[Document layout detection data]

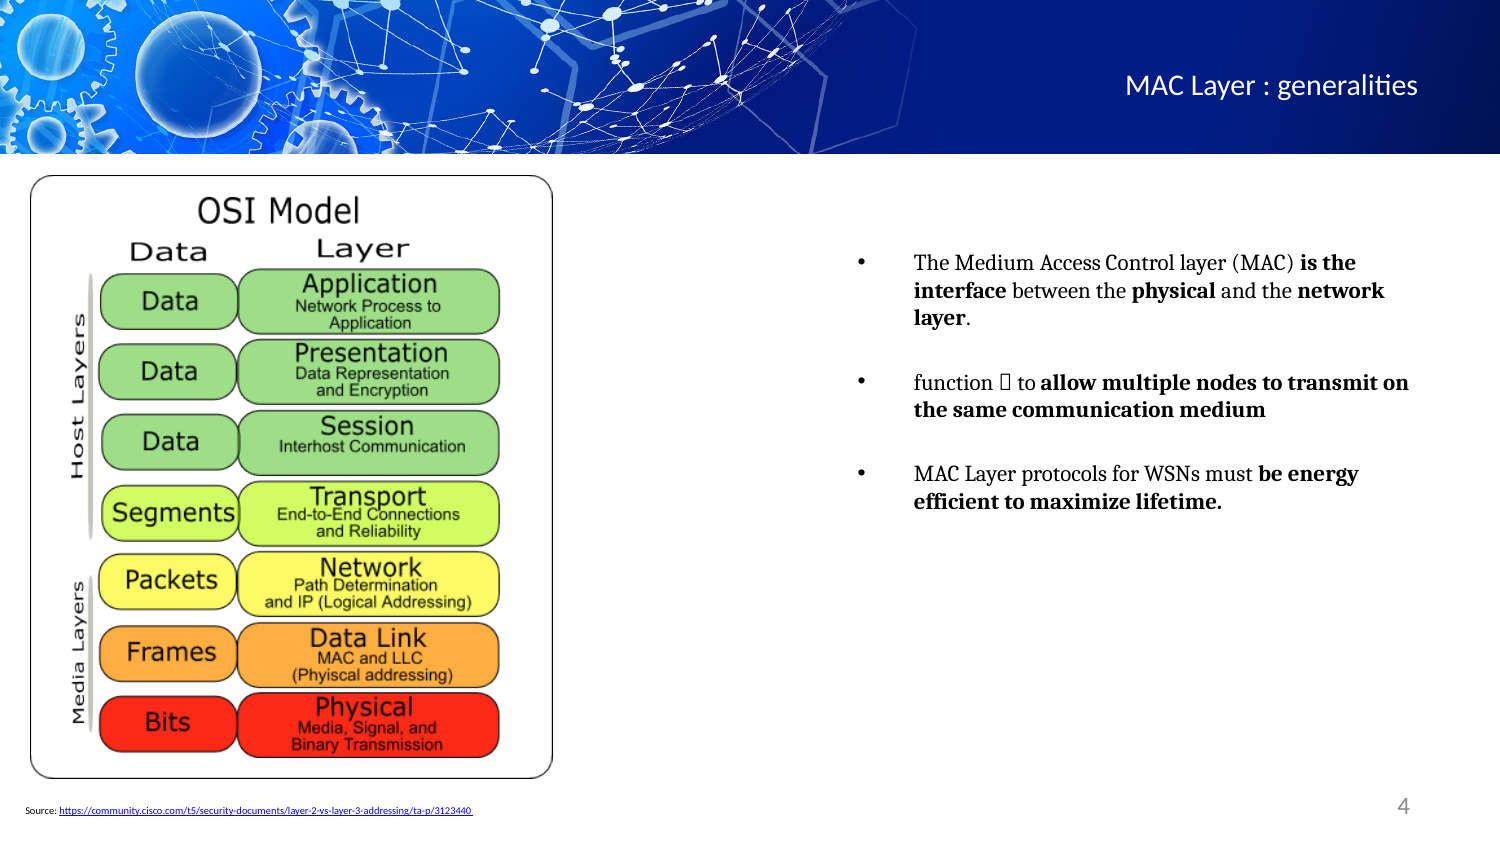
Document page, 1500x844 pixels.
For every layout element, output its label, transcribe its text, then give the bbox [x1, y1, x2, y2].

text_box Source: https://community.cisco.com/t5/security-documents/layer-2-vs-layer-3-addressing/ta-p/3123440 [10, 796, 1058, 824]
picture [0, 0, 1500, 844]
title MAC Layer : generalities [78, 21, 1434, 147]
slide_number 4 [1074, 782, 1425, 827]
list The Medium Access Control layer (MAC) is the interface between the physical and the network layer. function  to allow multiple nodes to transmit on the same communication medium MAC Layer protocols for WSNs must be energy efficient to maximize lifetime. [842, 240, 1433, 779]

ASSIGNMENT => Every entry above should be duplicated exactly. Do not include the images.

RESPONSE TO THE TASK =>
Document page, 1500x844 pixels.
For every layout element, output its label, transcribe its text, then give the bbox [x1, y1, x2, y2].

text_box Source: https://community.cisco.com/t5/security-documents/layer-2-vs-layer-3-addressing/ta-p/3123440 [10, 796, 1058, 824]
picture [0, 0, 1500, 844]
title MAC Layer : generalities [78, 21, 1434, 147]
slide_number 4 [1074, 782, 1425, 827]
list The Medium Access Control layer (MAC) is the interface between the physical and the network layer. function  to allow multiple nodes to transmit on the same communication medium MAC Layer protocols for WSNs must be energy efficient to maximize lifetime. [842, 240, 1433, 779]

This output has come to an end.